Through the veil of thick make-up, the layers of life and lipstick, I had seen a glimmer of the Mum that used to be many years ago, before that terrible night when we lost everything. The move away from the family home had taken her away from the heartache and the memories of past sadness. And I glimpsed the woman who had once danced in the kitchen, twirled around the living room and who was always laughing.

I wondered if perhaps I should be more like my mother.
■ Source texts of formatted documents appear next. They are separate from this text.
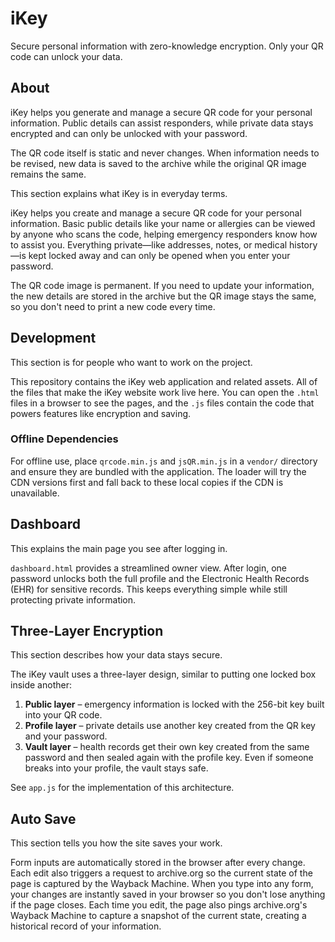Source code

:# iKey

Secure personal information with zero-knowledge encryption. Only your QR code can unlock your data.

## About

iKey helps you generate and manage a secure QR code for your personal information. Public details can assist responders, while private data stays encrypted and can only be unlocked with your password.

The QR code itself is static and never changes. When information needs to be revised, new data is saved to the archive while the original QR image remains the same.

This section explains what iKey is in everyday terms.

iKey helps you create and manage a secure QR code for your personal information. Basic public details like your name or allergies can be viewed by anyone who scans the code, helping emergency responders know how to assist you. Everything private—like addresses, notes, or medical history—is kept locked away and can only be opened when you enter your password.

The QR code image is permanent. If you need to update your information, the new details are stored in the archive but the QR image stays the same, so you don't need to print a new code every time.

## Development

This section is for people who want to work on the project.

This repository contains the iKey web application and related assets. All of the files that make the iKey website work live here. You can open the `.html` files in a browser to see the pages, and the `.js` files contain the code that powers features like encryption and saving.

### Offline Dependencies

For offline use, place `qrcode.min.js` and `jsQR.min.js` in a `vendor/` directory and ensure they are bundled with the application. The loader will try the CDN versions first and fall back to these local copies if the CDN is unavailable.

## Dashboard

This explains the main page you see after logging in.

`dashboard.html` provides a streamlined owner view. After login, one password unlocks both the full profile and the Electronic Health Records (EHR) for sensitive records. This keeps everything simple while still protecting private information.

## Three-Layer Encryption

This section describes how your data stays secure.

The iKey vault uses a three-layer design, similar to putting one locked box inside another:

1. **Public layer** – emergency information is locked with the 256-bit key built into your QR code.
2. **Profile layer** – private details use another key created from the QR key and your password.
3. **Vault layer** – health records get their own key created from the same password and then sealed again with the profile key. Even if someone breaks into your profile, the vault stays safe.

See `app.js` for the implementation of this architecture.

## Auto Save

This section tells you how the site saves your work.

Form inputs are automatically stored in the browser after every change. Each edit also triggers a request to archive.org so the current state of the page is captured by the Wayback Machine. When you type into any form, your changes are instantly saved in your browser so you don't lose anything if the page closes. Each time you edit, the page also pings archive.org's Wayback Machine to capture a snapshot of the current state, creating a historical record of your information.
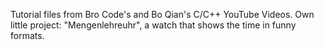 Tutorial files from Bro Code's and Bo Qian's C/C++ YouTube Videos.
Own little project: "Mengenlehreuhr", a watch that shows the time in funny formats.
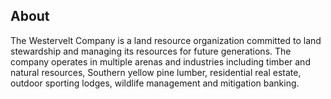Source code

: ## About

The Westervelt Company is a land resource organization committed to land stewardship and managing its resources for future generations.  The company operates in multiple arenas and industries including timber and natural resources, Southern yellow pine lumber, residential real estate, outdoor sporting lodges, wildlife management and mitigation banking.
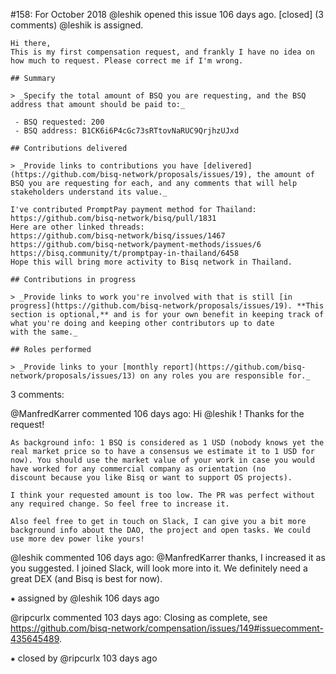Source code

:#158: For October 2018
@leshik opened this issue 106 days ago.  [closed] (3 comments)
@leshik is assigned. 

    Hi there,
    This is my first compensation request, and frankly I have no idea on how much to request. Please correct me if I'm wrong.
    
    ## Summary
    
    > _Specify the total amount of BSQ you are requesting, and the BSQ address that amount should be paid to:_
    
     - BSQ requested: 200
     - BSQ address: B1CK6i6P4cGc73sRTtovNaRUC9QrjhzUJxd
    
    ## Contributions delivered
    
    > _Provide links to contributions you have [delivered](https://github.com/bisq-network/proposals/issues/19), the amount of BSQ you are requesting for each, and any comments that will help stakeholders understand its value._
    
    I've contributed PromptPay payment method for Thailand: https://github.com/bisq-network/bisq/pull/1831
    Here are other linked threads:
    https://github.com/bisq-network/bisq/issues/1467
    https://github.com/bisq-network/payment-methods/issues/6
    https://bisq.community/t/promptpay-in-thailand/6458
    Hope this will bring more activity to Bisq network in Thailand.
    
    ## Contributions in progress
    
    > _Provide links to work you're involved with that is still [in progress](https://github.com/bisq-network/proposals/issues/19). **This section is optional,** and is for your own benefit in keeping track of what you're doing and keeping other contributors up to date 
    with the same._
    
    ## Roles performed
    
    > _Provide links to your [monthly report](https://github.com/bisq-network/proposals/issues/13) on any roles you are responsible for._


3 comments:

@ManfredKarrer commented 106 days ago:
    Hi @leshik ! Thanks for the request!
    
    As background info: 1 BSQ is considered as 1 USD (nobody knows yet the real market price so to have a consensus we estimate it to 1 USD for now). You should use the market value of your work in case you would have worked for any commercial company as orientation (no 
    discount because you like Bisq or want to support OS projects).
    
    I think your requested amount is too low. The PR was perfect without any required change. So feel free to increase it.
    
    Also feel free to get in touch on Slack, I can give you a bit more background info about the DAO, the project and open tasks. We could use more dev power like yours!


@leshik commented 106 days ago:
    @ManfredKarrer thanks, I increased it as you suggested. I joined Slack, will look more into it. We definitely need a great DEX (and Bisq is best for now).


⁕ assigned by @leshik 106 days ago

@ripcurlx commented 103 days ago:
    Closing as complete, see https://github.com/bisq-network/compensation/issues/149#issuecomment-435645489.


⁕ closed by @ripcurlx 103 days ago

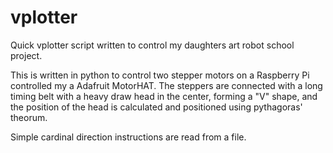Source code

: # vplotter
Quick vplotter script written to control my daughters art robot school project.

This is written in python to control two stepper motors on a Raspberry Pi controlled my a Adafruit MotorHAT. The steppers are connected with a long timing belt with a heavy draw head in the center, forming a "V" shape, and the position of the head is calculated and positioned using pythagoras' theorum. 

Simple cardinal direction instructions are read from a file.
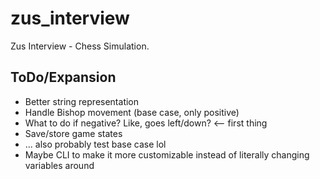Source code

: # zus_interview
Zus Interview - Chess Simulation.

## ToDo/Expansion
- Better string representation
- Handle Bishop movement (base case, only positive)
- What to do if negative? Like, goes left/down? <-- first thing
- Save/store game states
- ... also probably test base case lol
- Maybe CLI to make it more customizable instead of literally changing variables around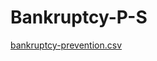 # Bankruptcy-P-S

[bankruptcy-prevention.csv](https://github.com/dipak3031/Bankruptcy-P-S/files/10797031/bankruptcy-prevention.csv)


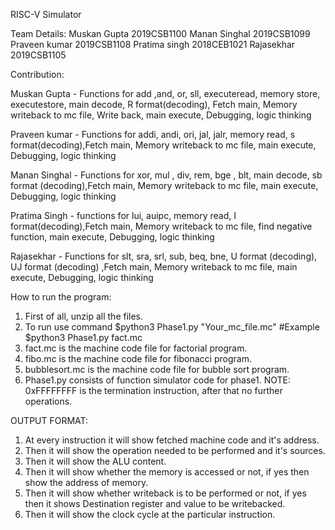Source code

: RISC-V Simulator

Team Details:
Muskan Gupta	2019CSB1100
Manan Singhal	2019CSB1099
Praveen kumar	2019CSB1108
Pratima singh	2018CEB1021
Rajasekhar		2019CSB1105

Contribution:

Muskan Gupta - Functions for add ,and, or, sll, executeread, memory store, executestore, main decode, R format(decoding), Fetch main, Memory writeback to mc file, Write back, main execute, Debugging, logic thinking

Praveen kumar - Functions for addi, andi, ori, jal, jalr, memory read, s format(decoding),Fetch main, Memory writeback to mc file, main execute, Debugging, logic thinking

Manan Singhal - Functions for xor, mul , div, rem, bge , blt, main decode, sb format (decoding),Fetch main, Memory writeback to mc file, main execute, Debugging, logic thinking

Pratima Singh - functions for lui, auipc, memory read, I format(decoding),Fetch main, Memory writeback to mc file, find negative function, main execute, Debugging, logic thinking

Rajasekhar - Functions for slt, sra, srl, sub, beq, bne, U format (decoding), UJ format (decoding) ,Fetch main, Memory writeback to mc file, main execute, Debugging, logic thinking

How to run the program:
1) First of all, unzip all the files.
2) To run use command $python3 Phase1.py "Your_mc_file.mc"      #Example $python3 Phase1.py fact.mc
3) fact.mc is the machine code file for factorial program.
4) fibo.mc is the machine code file for fibonacci program.
5) bubblesort.mc is the machine code file for bubble sort program.
6) Phase1.py consists of function simulator code for phase1.
NOTE: 0xFFFFFFFF is the termination instruction, after that no further operations.



OUTPUT FORMAT:
1) At every instruction it will show fetched machine code and it's address.
2) Then it will show the operation needed to be performed and it's sources.
3) Then it will show the ALU content.
4) Then it will show whether the memory is accessed or not, if yes then show the address of memory.
5) Then it will show whether writeback is to be performed or not, if yes then it shows Destination register and value to be writebacked.
6) Then it will show the clock cycle at the particular instruction.














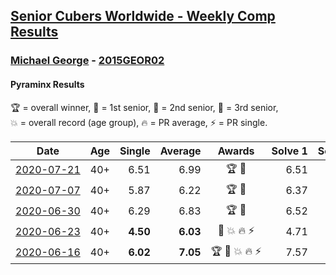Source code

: <style>table {white-space: nowrap;}</style>

## [Senior Cubers Worldwide - Weekly Comp Results](/scw-comp/results/)
### [Michael George](README.md) - [2015GEOR02](https://www.worldcubeassociation.org/persons/2015GEOR02?event=pyram)
#### Pyraminx Results

<span style="white-space: nowrap;">🏆 = overall winner</span>, <span style="white-space: nowrap;">🥇 = 1st senior</span>, <span style="white-space: nowrap;">🥈 = 2nd senior</span>, <span style="white-space: nowrap;">🥉 = 3rd senior</span>, <span style="white-space: nowrap;">💥 = overall record (age group)</span>, <span style="white-space: nowrap;">🔥 = PR average</span>, <span style="white-space: nowrap;">⚡ = PR single</span>.

| Date | Age | Single | Average | Awards | Solve 1 | Solve 2 | Solve 3 | Solve 4 | Solve 5 | Video |
| :--: | :--: | --: | --: | :--: | --: | --: | --: | --: | --: | :-- |
| [2020-07-21](../../results/2020-07-21/pyram.md) | 40+ | 6.51 | 6.99 | 🏆 🥇 | 6.51 | 9.72 | 6.93 | 6.64 | 7.41 | [Desktop](https://www.facebook.com/michael.george.545/videos/10214011713407241) / [Mobile](https://m.facebook.com/michael.george.545/videos/10214011713407241) |
| [2020-07-07](../../results/2020-07-07/pyram.md) | 40+ | 5.87 | 6.22 | 🏆 🥇 | 6.37 | 5.94 | 5.87 | 7.21 | 6.34 | [Desktop](https://www.facebook.com/michael.george.545/videos/10213958025625080) / [Mobile](https://m.facebook.com/michael.george.545/videos/10213958025625080) |
| [2020-06-30](../../results/2020-06-30/pyram.md) | 40+ | 6.29 | 6.83 | 🏆 🥇 | 6.52 | 6.29 | 9.26 | 6.64 | 7.32 | [Desktop](https://www.facebook.com/events/1716512181834525/permalink/1717720541713689) / [Mobile](https://m.facebook.com/events/1716512181834525?view=permalink&id=1717720541713689) |
| [2020-06-23](../../results/2020-06-23/pyram.md) | 40+ | **4.50** | **6.03** | 🥇 💥 🔥 ⚡ | 4.71 | 13.70 | 8.60 | 4.78 | **4.50** | [Desktop](https://www.facebook.com/events/1618516681636159/permalink/1623347121153115) / [Mobile](https://m.facebook.com/events/1618516681636159?view=permalink&id=1623347121153115) |
| [2020-06-16](../../results/2020-06-16/pyram.md) | 40+ | **6.02** | **7.05** | 🏆 🥇 💥 🔥 ⚡ | 7.57 | **6.02** | 9.72 | 7.26 | 6.33 | [Desktop](https://www.facebook.com/events/296087658445428/permalink/296273825093478) / [Mobile](https://m.facebook.com/events/296087658445428?view=permalink&id=296273825093478) |


<!-- Global site tag (gtag.js) - Google Analytics -->
<script async src="https://www.googletagmanager.com/gtag/js?id=UA-86348435-3"></script>
<script>window.dataLayer = window.dataLayer || []; function gtag() {dataLayer.push(arguments);} gtag('js', new Date()); gtag('config', 'UA-86348435-3');</script>

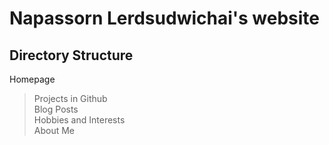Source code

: # Napassorn Lerdsudwichai's website

## Directory Structure
Homepage      
> Projects in Github       
> Blog Posts   
> Hobbies and Interests  
> About Me      
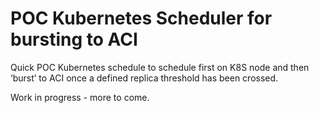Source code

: # POC Kubernetes Scheduler for bursting to ACI

Quick POC Kubernetes schedule to schedule first on K8S node and then ‘burst’ to ACI once a defined replica threshold has been crossed.

Work in progress - more to come.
Should I try to make a change, be more ambitious and grab life like my parents had when they were younger? Perhaps I should have worn shocking pink instead of safe pale blue for Sophie’s wedding? Should I have stood my ground and ordered vol-au-vents instead of some tuna truffle-dribbled nonsense no one would understand – let alone eat? Should I have applied for that Junior Manager’s job with special responsibilities in Perishables? Should I leave Bilton’s? Get a career? I’d always wanted to travel, but at forty four I wasn’t exactly a ‘trolley dolly’. Perhaps I should start a campaign to employ geriatric cabin crew? I could always try Virgin Airways, Richard Branson seemed kind and up for a laugh – always ready for a challenge. But was I really ready to try something new.

Here I was for the millionth time feeling out of sorts, at odds with my life and work and wondering what the hell to do about it. I had gone over and over all the possibilities in my head since the day of Sophie’s wedding – and I still didn’t quite understand what I had done so wrong with my life that my own daughter wanted to escape from it.